One can always count on trumpeter Kenney Wheeler for three things: (1) rounded writing contrasted with pointed soloing, (2) an always-engaging sound, whether alone or surrounded by a large band, and (3) a perfect marriage with ECM production values. For this modest set, we get two epic cuts bookending two shorter ones, and the results do not disappoint. As if having the talents of Jack DeJohnette, Dave Holland, and Mike Brecker along for the ride weren’t enough, Wheeler is also joined by John Taylor, whose sweeping pianism tempers the trumpeter’s fire just enough to keep it from scalding us, and whose resplendence could alone carry the album. The potent lyricism of the entire congregation is on full display in “Foxy Trot.” Holland and DeJohnette bring on their own heat, as well as a live, exuberant energy to the proceedings that provides an ideal carpet of hot coals for Brecker’s carefully measured walk. After an unremarkable duet between Wheeler and Taylor (“Ma Bel”), he and Brecker spin a duet in “W. W.” that bowls us over once the rhythm section kicks in. The two horns are superbly attuned here, and Brecker in particular in his soaring solo, which burns up all of its available oxygen and leaves Holland to dance among the ashes. Last is a triptych of compositions that begins in bliss with Brecker and Taylor, wrought through by Wheeler’s sunshine and the glistening accents of DeJohnette and Holland. We also get an effervescent solo from Taylor, who draws the curtains around us like a silo of intimate memories. Wheeler’s resolutions seem to trace a life of contented solitude and bring closure to an album of high energy.

Wheeler hits his stride at every turn with his unabashed brand of exposition, which defines new sonic territory with every project. One could easy gush at length about his lyricism, but on this album we also get an even clearer sense his rhythmic sensibilities.
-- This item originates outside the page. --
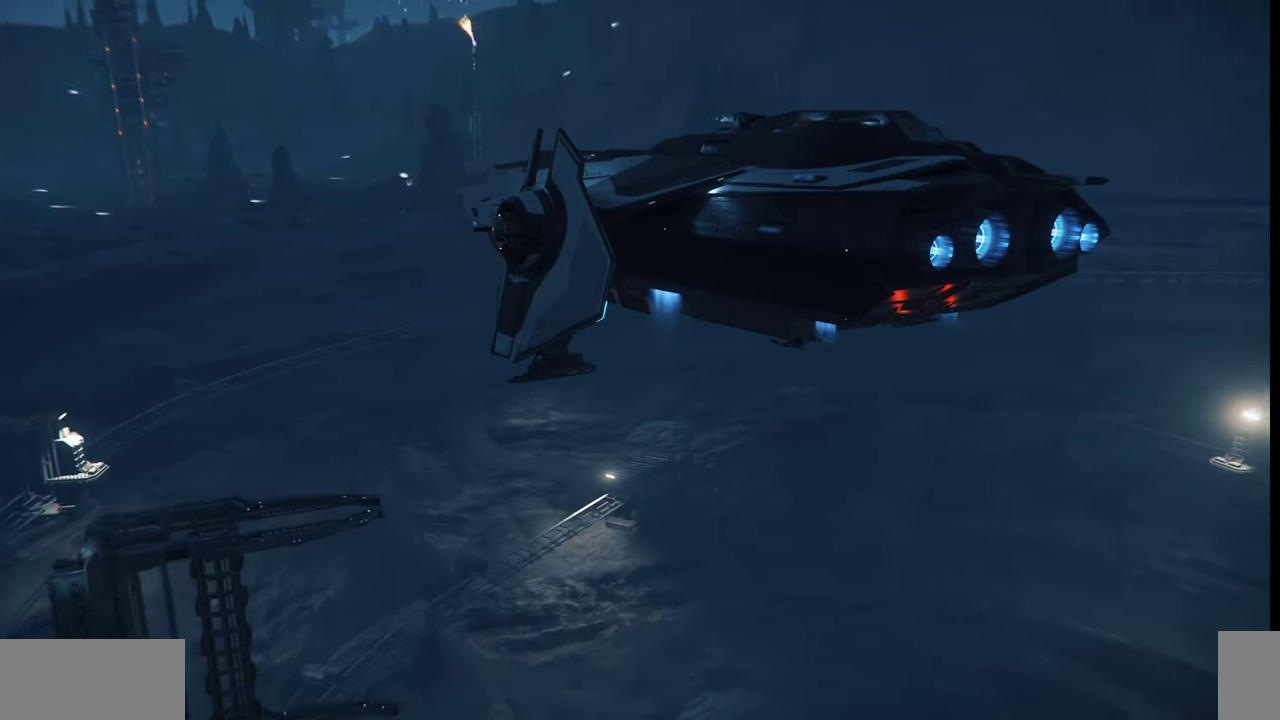
{"keys": [], "mouse": [], "events": []}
Ignore the filler of “Ma Bel,” and you have an almost perfect album.

<< Shankar: Vision (ECM 1261)
>> Terje Rypdal/David Darling: Eos (ECM 1263)
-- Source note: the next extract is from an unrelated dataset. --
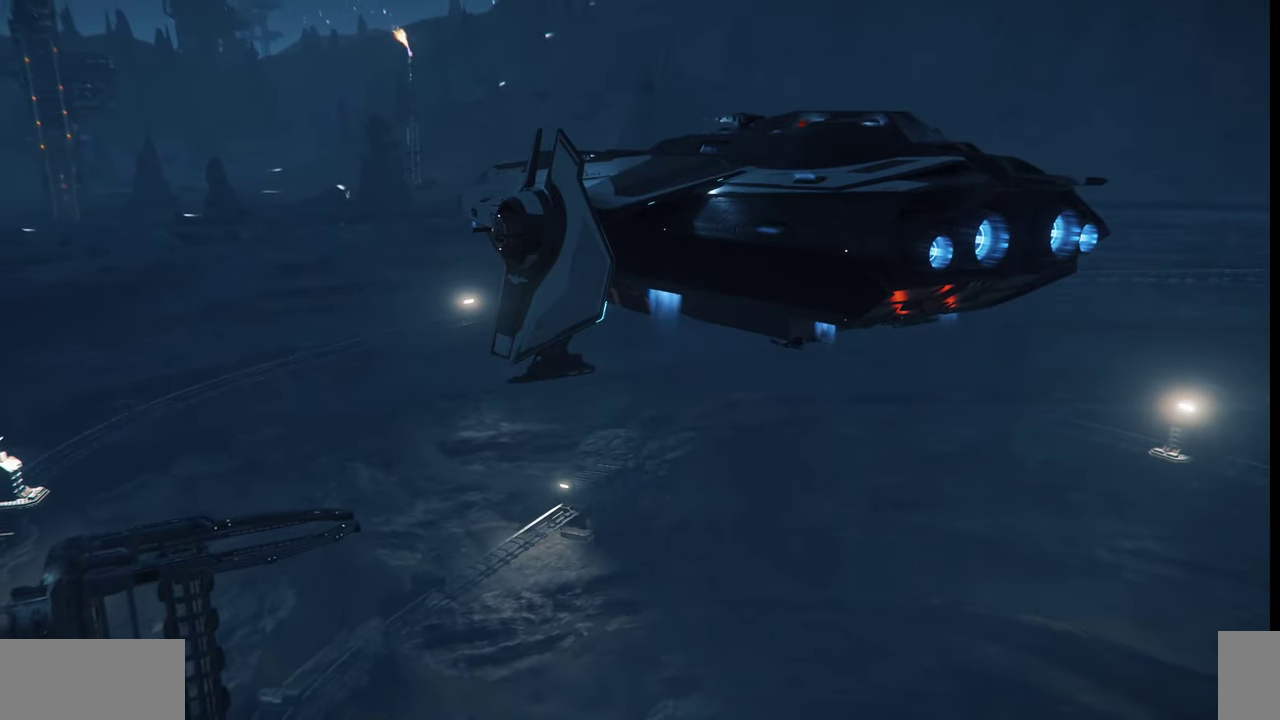
{"keys": ["z"], "mouse": [], "events": [[434, "z", "down"]]}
Shankar: Vision (ECM 1261)

Shankar
Vision

Shankar 10-string double violin, percussion
Jan Garbarek tenor, soprano and bass saxophones, percussion
Palle Mikkelborg trumpet, fluegelhorn
Recorded April 1983 at Talent Studio, Oslo
Engineer: Jan Erik Kongshaug
Produced by Manfred Eicher

After the masterstroke of Who’s To Know, perhaps it was inevitable that the growing ECM pool would provide unusual collaborative opportunities for the 10-string stereophonic electric violin of L. Shankar. And that we certainly are given in Vision, an unearthly journey that finds him in the company of saxophonist Jan Garbarek and trumpeter Palle Mikkelborg. The former is a no-brainer for this date, while the latter provides an ethereal depth to the already expansive sound. Shankar’s violin is heavily flanged throughout, an effect that does grow tiresome after a while. But such caveats hardly register in the melodious hearth in which they burn.
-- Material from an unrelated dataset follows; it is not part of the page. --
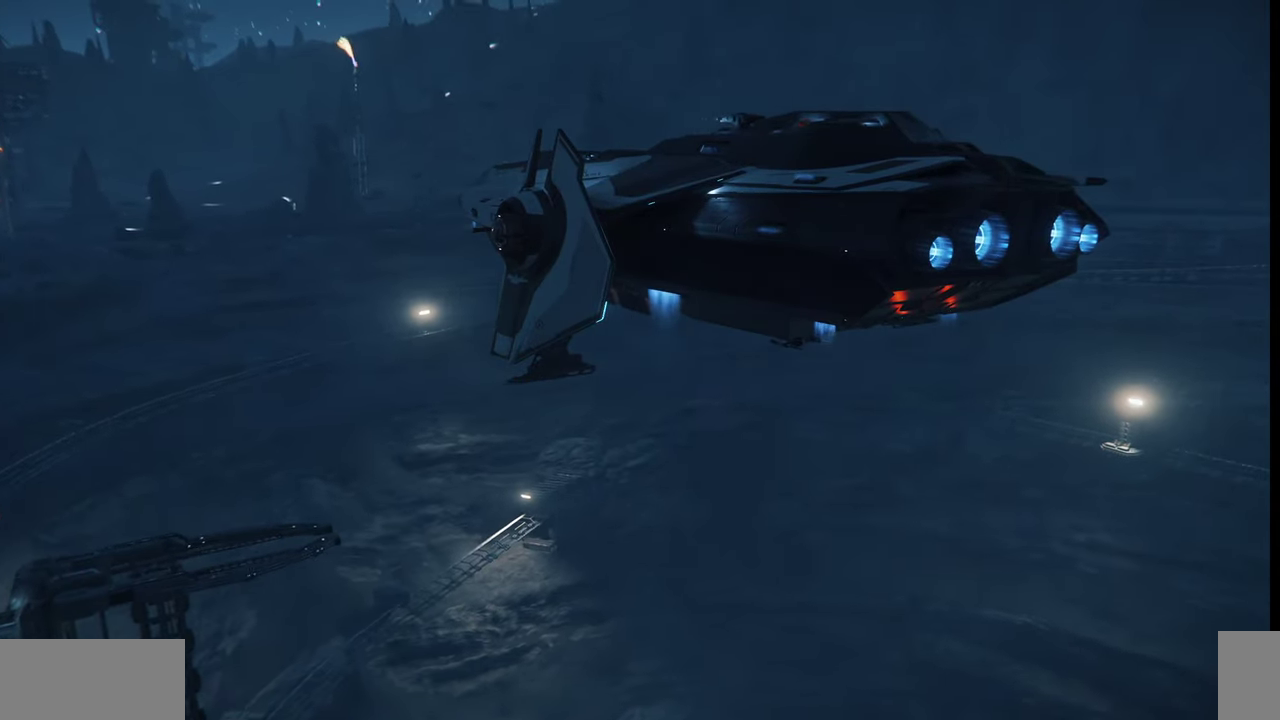
{"keys": ["z"], "mouse": [], "events": []}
One need only follow the pizzicato footsteps of “All For You” to get acquainted with the album’s beauties and to feel the shadows of Garbarek and Mikkelborg flying overhead. With this exuberant awakening still echoing inside us, we can only close our eyes in the title track. Amid the raspy breath of the violin’s lower strings, the air itself vibrates with a cosmic growl, as if some enormous lioness were slowly coming out of her shell in Terje Rypdal’s dreams. Through the glacial slides of “Astral Projection,” Garbarek and Mikkelborg etch a flock of shooting stars in a slow-moving tide of meditation. “Psychic Elephant” follows in much the same vein as the opener, blossoming into a pizzicato line that one could listen to for hours on its own. This time around, Mikkelborg dons the ether like a cloak, while Garbarek surprises with rare turns on drums and bass saxophone. Only here does Shankar lose himself in more pronounced streams of life before the solitude of “The Message” carries us into stasis.

I wasn’t fully convinced by this album the first time I heard it, yet as I have grown with it, so too has it grown with me: proof positive of its power to transcend the disc on which it was recorded and find sanctum in the human heart.

<< Chick Corea/Gary Burton: Lyric Suite For Sextet (ECM 1260)
>> Kenny Wheeler: Double, Double You (ECM 1262)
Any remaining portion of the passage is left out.